0.6.0 Jun 29, 2016: Generic Quantiles

Compare
Choose a tag to compare
@leerho leerho released this 29 Jun 19:39
· 2842 commits to master since this release

Major Additions

Generic Quantiles Sketch

Any object that can be compared using a supplied comparator (or one of the default native comparators) can be processed using the new generic version of Quantiles.

Code Improvements in Frequent Items and Quantiles Sketches

Class name consistency

The original names were long and were redundant with the sketch package:

  • FrequentItemsSketch in the frequencies package
  • ItemsQuantilesSketch in the quantiles package

These class names have been renamed to remove redundancy and to be more consistent with class names in Theta and Tuple packages. This is a one-time change that will require users to update their code base to the new names. For example:

  • quantiles package:
    • ItemsQuantilesSketch -> ItemsSketch
    • DoublesQuantilesSketch -> DoublesSketch
    • DoublesQuantilesSketchBuilder -> DoublesSketchBuilder
  • frequencies package
    • FrequentItemsSketch -> ItemsSketch
    • FrequentLongsSketch -> LongsSketch

Similar changes are reflected in the names of the test classes

Binary Storage Improvements for quantiles/DoublesSketch

The new storage structure is about half the size, on average, so it will be faster and smaller to merge, serialize, deserialize. This is also a one-time change and the new version cannot read the old binary format. Hopefully we have caught this early enough so that users don't have many sketches stored in the previous format.

Restructuring

The frequencies/ArrayOf<Type>SerDe classes are useful for the generic versions of both FrequentItems and Quantiles sketches and so have been promoted to the sketches package.

Javadocs and code formatting

This version includes a number of improvements to the javadocs and code to make it easier to read. This is an ongoing process.

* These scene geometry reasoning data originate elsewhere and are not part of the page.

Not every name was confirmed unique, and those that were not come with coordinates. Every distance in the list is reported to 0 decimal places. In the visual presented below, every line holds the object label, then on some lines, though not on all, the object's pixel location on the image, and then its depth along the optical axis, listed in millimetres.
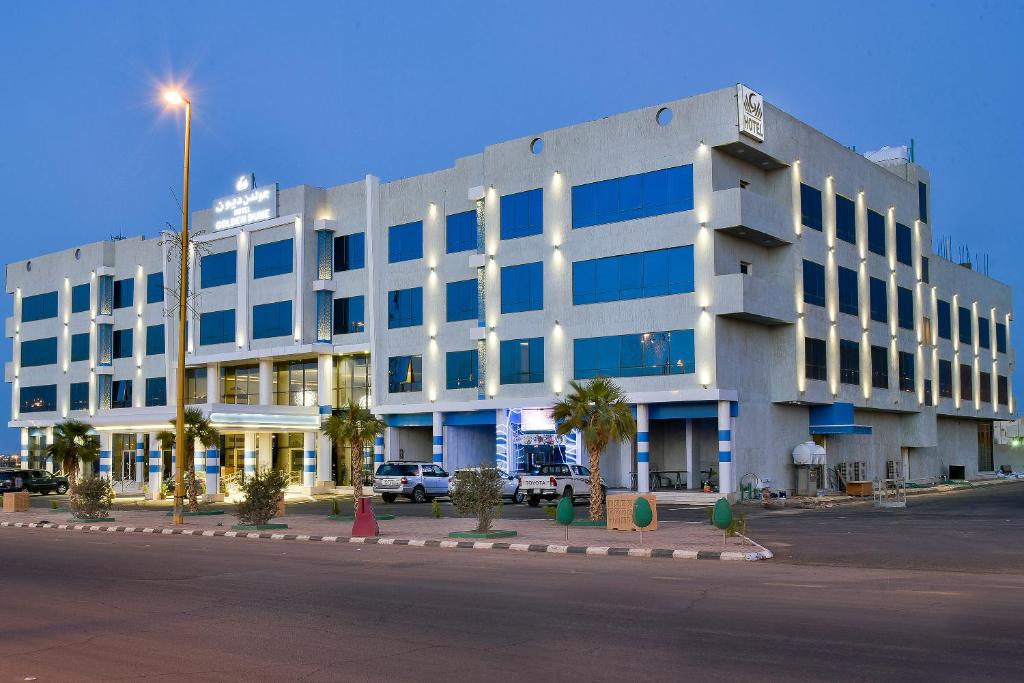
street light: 32594
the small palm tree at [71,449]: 47781
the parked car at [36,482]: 57812
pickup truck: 41156
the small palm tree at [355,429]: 37750
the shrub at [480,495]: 26000
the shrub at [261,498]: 30344
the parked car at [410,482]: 45375
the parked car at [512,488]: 43938
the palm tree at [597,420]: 29828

External Contributions. Thank you!

George Kankava of DevFactory suggested creating dedicated RuntimeException classes for the library. This has been implemented and will allow systems that implement the library to catch all exceptions thrown by the library classes to be caught as SketchesException. George also found a few binary OR operations that should have been implemented as Logical ORs. These have been fixed.